By JAY MILLER
SANTA FE -- Oh, c'mon. Get serious. Gov. Bill Richardson has a lot of explaining to do to New Mexicans.
The governor wants to spend $400,000 to examine the feasibility of bringing a National Football League franchise to New Mexico. For two cents, most New Mexicans can tell you that's about as feasible as Terrell Owens being the answer to Dallas Cowboy woes.
Despite Gov. Richardson's lack of success in attracting even a preseason NFL game to New Mexico, somehow he thinks he can get the whole enchilada here.
What do we have to offer? Certainly not population. We are beaten badly there by many metropolitan areas, led by Los Angeles, which supports two major league baseball and basketball teams, but which has no NFL franchise.
Is it Industries to buy those expensive skyboxes? New Mexico ranks close to the bottom in industrialization. Our two biggest are government contractors.
Is it disposable personal income to buy those expensive seats game after game? No, New Mexicans are down near the bottom in that category too.
Is it football mania? Many of us follow the NFL avidly, but we don't have traditions like Oklahoma, Nebraska, Arkansas or Alabama, none of which have NFL franchises yet. Our colleges have small stadiums, by NFL standards, and have trouble filling them.
So we must think on a regional basis, like the Arizona Cardinals, Minnesota Vikings, Tennessee Titans and New England Patriots. But even that doesn't do it, So Gov. Richardson is looking internationally, at Mexico.

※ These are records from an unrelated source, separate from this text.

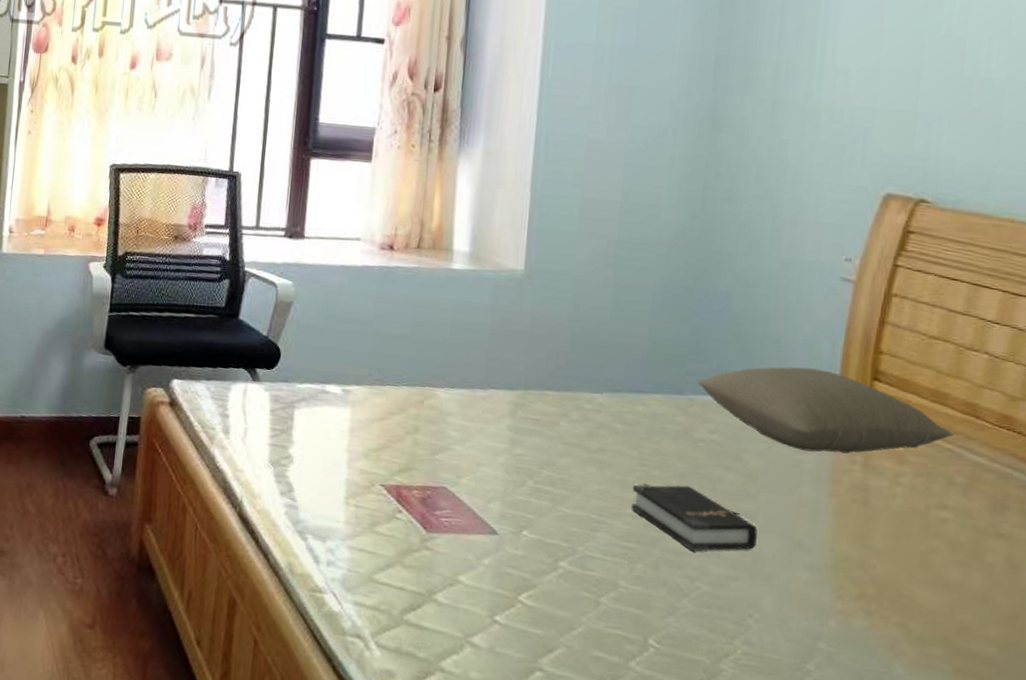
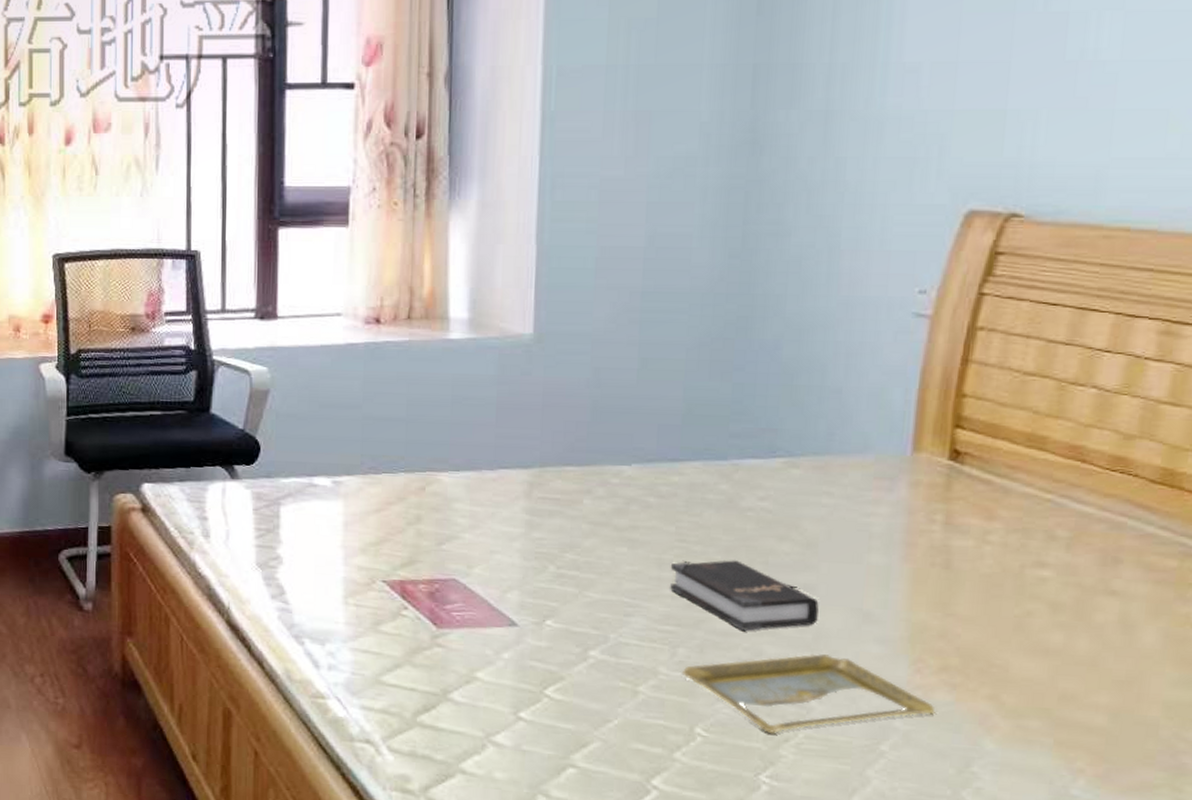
tray: none [638,576,854,648] -> present [681,654,936,733]
pillow: present [696,367,953,454] -> none [742,419,1054,514]

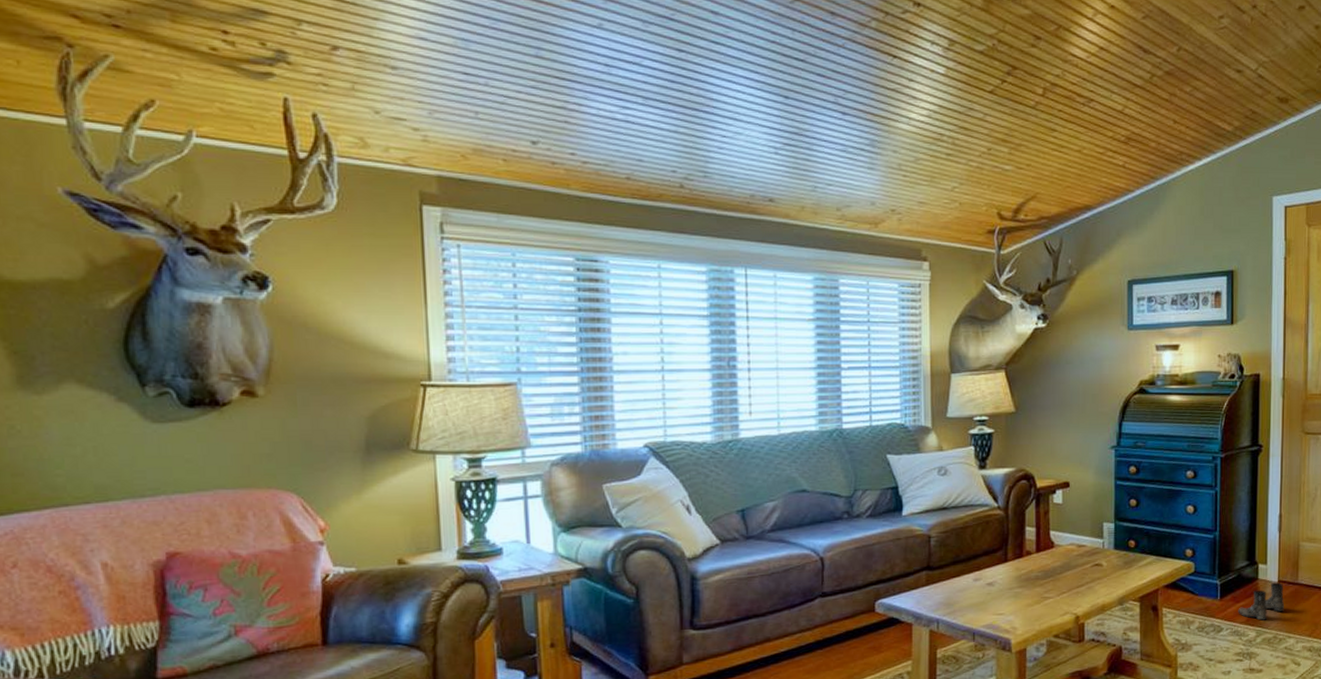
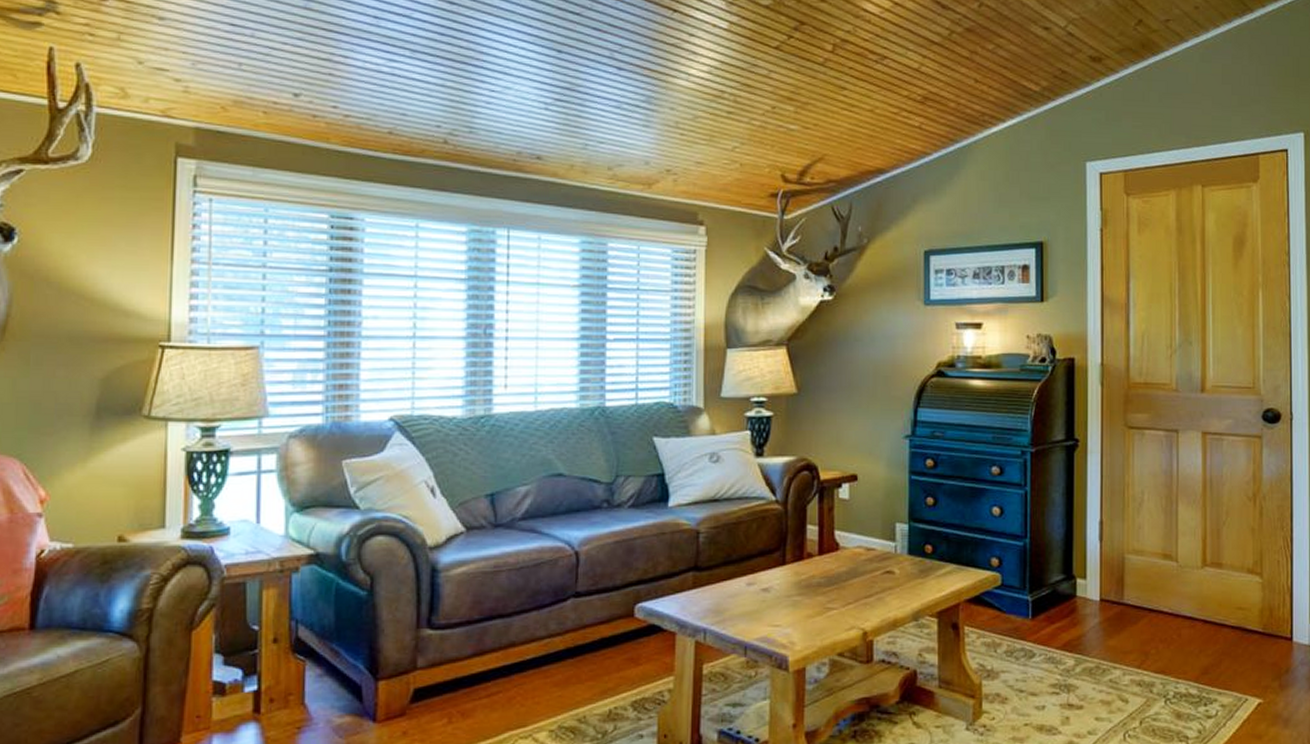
boots: present [1238,582,1285,621] -> none [1053,601,1109,646]

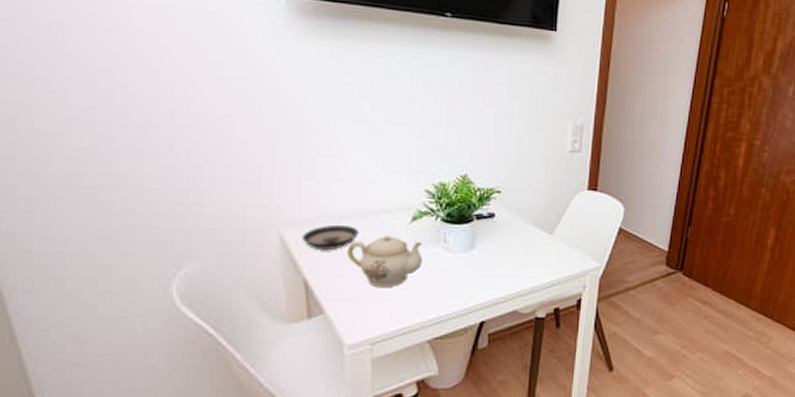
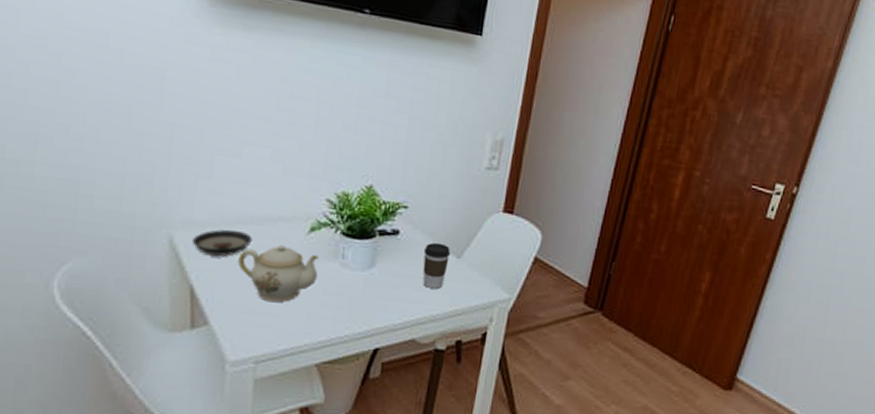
coffee cup: none [518,222,543,263] -> present [423,242,450,289]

Our southern neighbor is surprisingly turned on to the NFL. They have no trouble attracting preseason games to their huge soccer arenas. But will those fans travel all the way to Albuquerque eight times a year to watch a U.S.-Mexico team play?
That's what Albuquerque is hoping, because it contributed $100,000 to the feasibility study. But how do you get buy-in from Mexico for an Albuquerque franchise?
Maybe the team could be named the New Mexico Chihuahuas. The Santa Fe New Mexican suggests the Chihuahuan Desert Yappers, since that geographical area overlaps the two nations, as we've learned from the battle over drilling Otero Mesa.
Or maybe we could call ourselves Nuevo Mexico and further confuse the rest of the nation about whether we are one of the 50 states.
But Mexican participation is much more likely if the team were to be based, say, in Sunland Park, on the border. The site also borders the state to the east, which is not mentioned in this quest, although El Paso's population and business community would be crucial to success.
One idea is to play games all over the area, including in Mexico. That gets the buy-in, but it also makes every game a road game, which the New Orleans Saints can tell us is no fun.
What sort of NFL owners would want to move their team into such a situation? Only small-market teams desperate enough to gamble on an even smaller market, with problems yet unsolved by anyone else.
Arizona has never been pleased with its Cardinals, which fled St Louis and never have done well in the desert. Ask most fans, and they'll tell you they just as soon the Cards continue to fare poorly enough that they will have to move and hopefully make room for a better team.
Any team New Mexico would get would either be an expansion team or a perennial loser. How much support will they get from a crowd that doesn't support the Lobos very well when they are winning?
Richardson admits New Mexico isn't ready for the NFL at this time, but he's looking five years down the road and wants to be positioned for the future, including stadiums and a financial package. We're already building a spaceport, for which all conditions appear right. Let's not get ahead of ourselves on this, Bill.
Sorry I can't support you. Guess it's the vision thing.